La parte italiana venne documentata nell’ottimo documentario di Andrea Galafassi dal titolo “Mitakuye Oyasin”, Tutto è connesso…
Carol, una delle tre donne, è sempre restata in contatto con la vivace rete europea che le aveva accolte.
E’ stata quindi lei ad organizzare questo incontro online, domenica 4 maggio, tra una quindicina di attiviste e attivisti (sparsi tra Francia, Germania, Svizzera e Italia) e Peltier.
La richiesta era arrivata dallo stesso Leonard che desiderava ringraziare per tutta questa solidarietà ricevuta e perché anche noi potessimo finalmente vedere quell’uomo tante volte visto nelle poche foto e immagini che erano circolate in questi lunghi anni di detenzione.
Appuntamento alle 17, le solite fatiche a collegarsi, ma dopo poco la chiamata “prende il largo” e l’atmosfera si scioglie dopo pochi minuti.
Nessuno sapeva come sarebbe stata condotta, quanto sarebbe durata, se sarebbe stato un suo breve discorso, o ringraziamenti diffusi, saluti e arrivederci.
Invece il clima è tutt’altro.
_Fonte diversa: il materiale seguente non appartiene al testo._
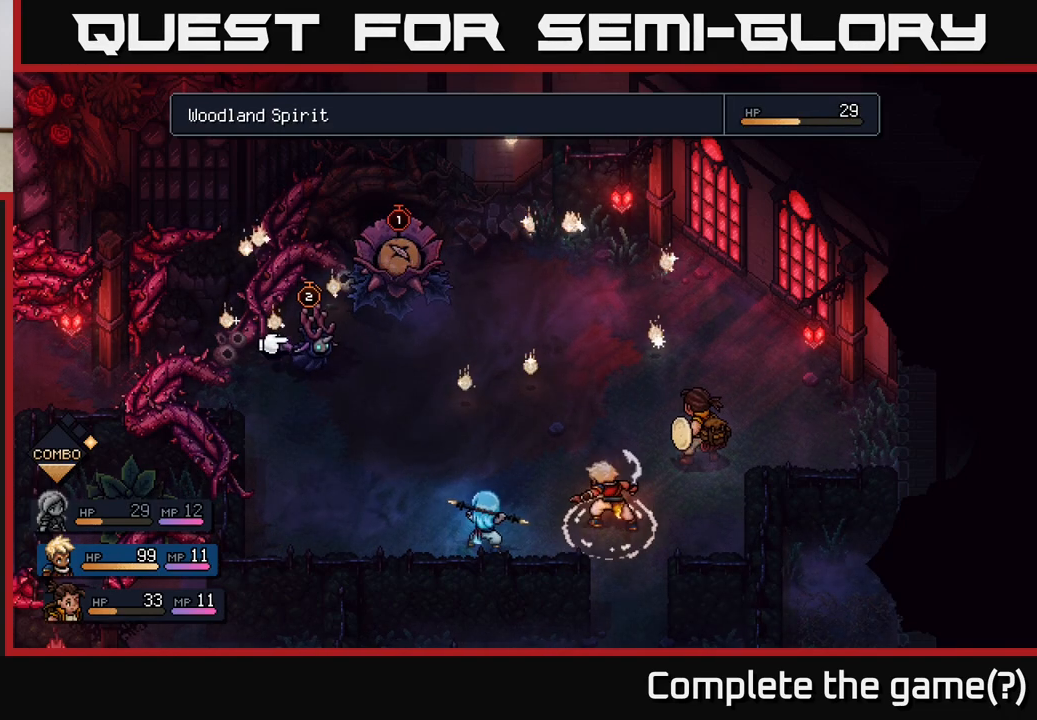
{"buttons": [], "left_stick": "right", "right_stick": "center", "events": [[33, "B", "down"], [133, "B", "up"], [350, "left_stick", "right"]]}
Leonard è affiancato da Carol, i due si rimbalzano le prime parole, Carol presenta brevemente chi è presente, si vedono i volti, Carol deve anche descriverli, giacché Leonard (senza darne l’impressione) vede molto poco.
Lui è lì, in carne ed ossa, fa battute, sorseggia la sua tazza di tè.
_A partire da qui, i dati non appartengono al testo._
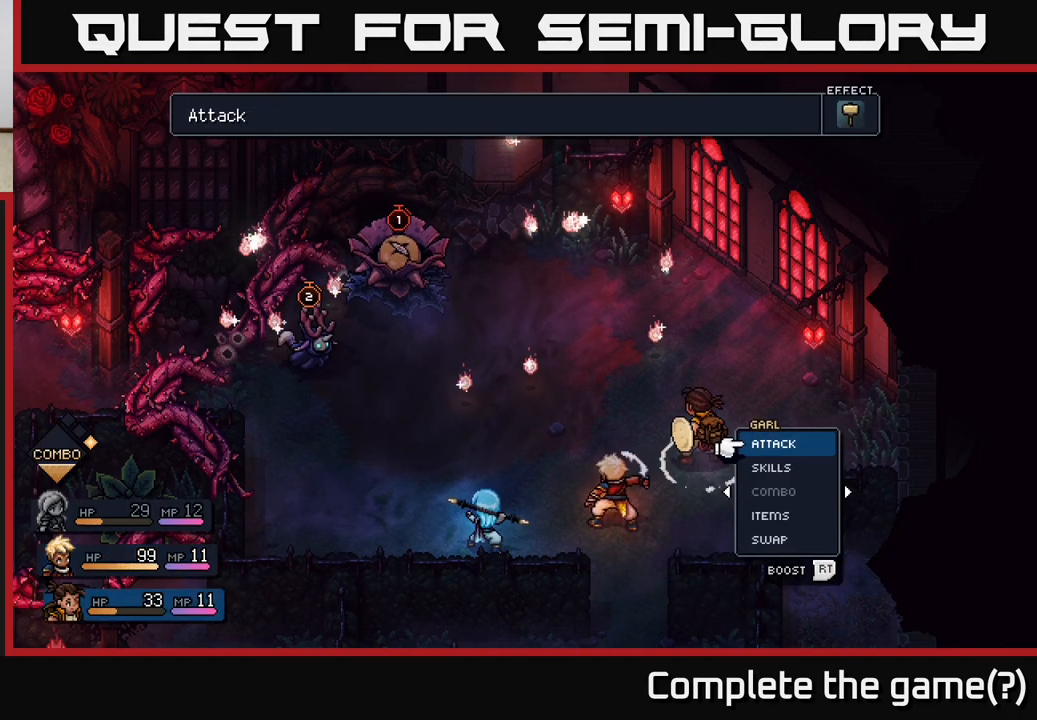
{"buttons": [], "left_stick": "center", "right_stick": "center", "events": [[33, "left_stick", "center"]]}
E dopo poco ecco l’apertura: ognuno di noi è invitato a parlare, a dire, in totale libertà, chi è, da dove ha lottato, lui interviene, apprezza, fa domande.
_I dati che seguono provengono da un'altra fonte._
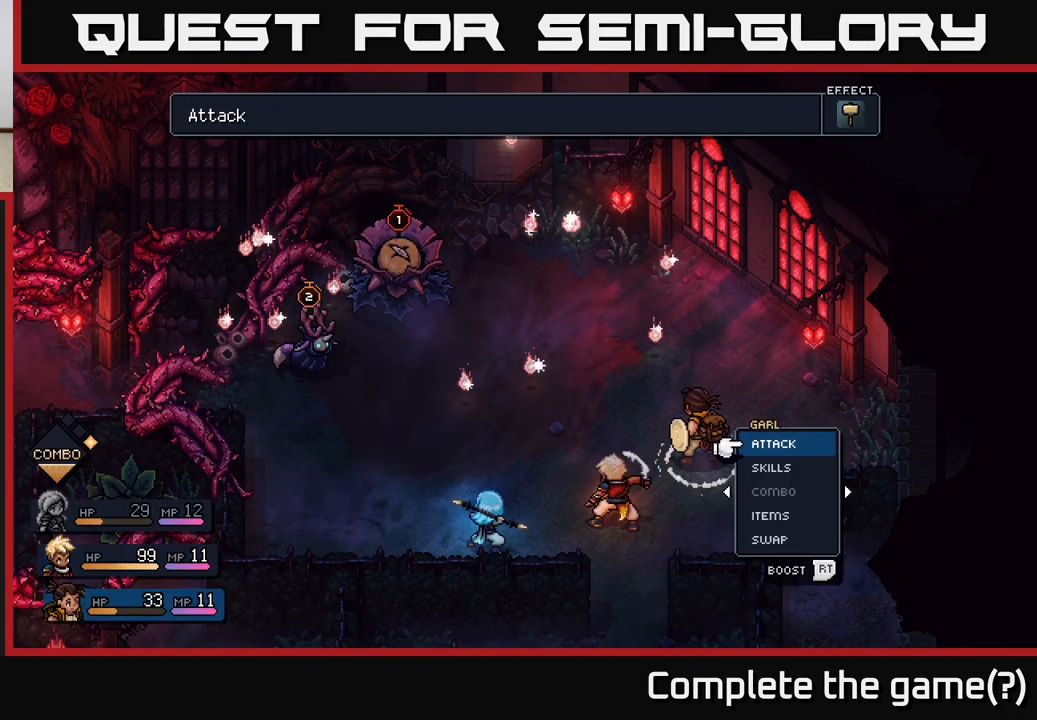
{"buttons": [], "left_stick": "center", "right_stick": "center", "events": []}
Ma è qui che avviene la cosa più straordinaria: siamo noi, attivisti ed attiviste ad avere talvolta un tono dimesso, timido e scoraggiato di fronte alla situazione attuale nella quale ci troviamo.
È lui che anima, dà coraggio, comunica quell’energia della quale tutti e tutte noi abbiamo maledettamente bisogno.
È lui che capisce al volo l’incrocio che realizzammo in Italia tra la lotta in Valsusa e la lotta secolare dei nativi.
Lui è perfettamente cosciente della situazione attuale, non è affatto rimasto alle immagini in bianco e nero che aveva lasciato quando entrò in carcere.
Nomina più volte il governo Usa definendolo senza mezzi termini: fascista.
Invita, con calore, con passione, senza retorica o esagerazioni, ad una resistenza collettiva, a stare uniti, a fare fronte.
Allora anche noi ci animiamo e si comincia a raccontare le lotte alle quali si partecipa.
Il nostro attivismo non è certo finito con la sua liberazione, anzi, e questa cosa è meravigliosa, ha un uomo straordinario al proprio fianco, nelle lotte che ci troveremo ad affrontare.
Quasi un’ora e mezza a dialogare con lui, nessuno vorrebbe staccare, tanto che alla fine lo invitiamo noi a scollegarsi, se no nessuno di noi lo farà, e quando lui e Carol escono, alcuni rimangono a dialogare.
Sappiamo già, ce lo hanno detto dagli Usa, che ci rivedremo, anche perché Leonard tra poche settimane affronterà un’importante operazione agli occhi e dopo potrà vedere il materiale video da noi prodotto e ci potrà vedere meglio in volto.
Siamo una piccola rete, fatta però da attivisti, che coscienti o incoscienti, hanno condotto una lotta in parallelo, e si apprezzano e stimano, sapendo quanto nessuno di noi abbia mollato di fronte alle frequenti persone che ci dicevano: “Non serve a nulla, non lo libereranno e se anche lo liberassero, sarebbe un uomo distrutto”.
Così non è stato, abbiamo capovolto tutto questo; se fossimo in una pellicola, in QUESTA vicenda, si è vinto. E dobbiamo dircelo.
Grazie Leonard, grazie Carol. Siamo solo all’inizio di una nuova storia. A presto.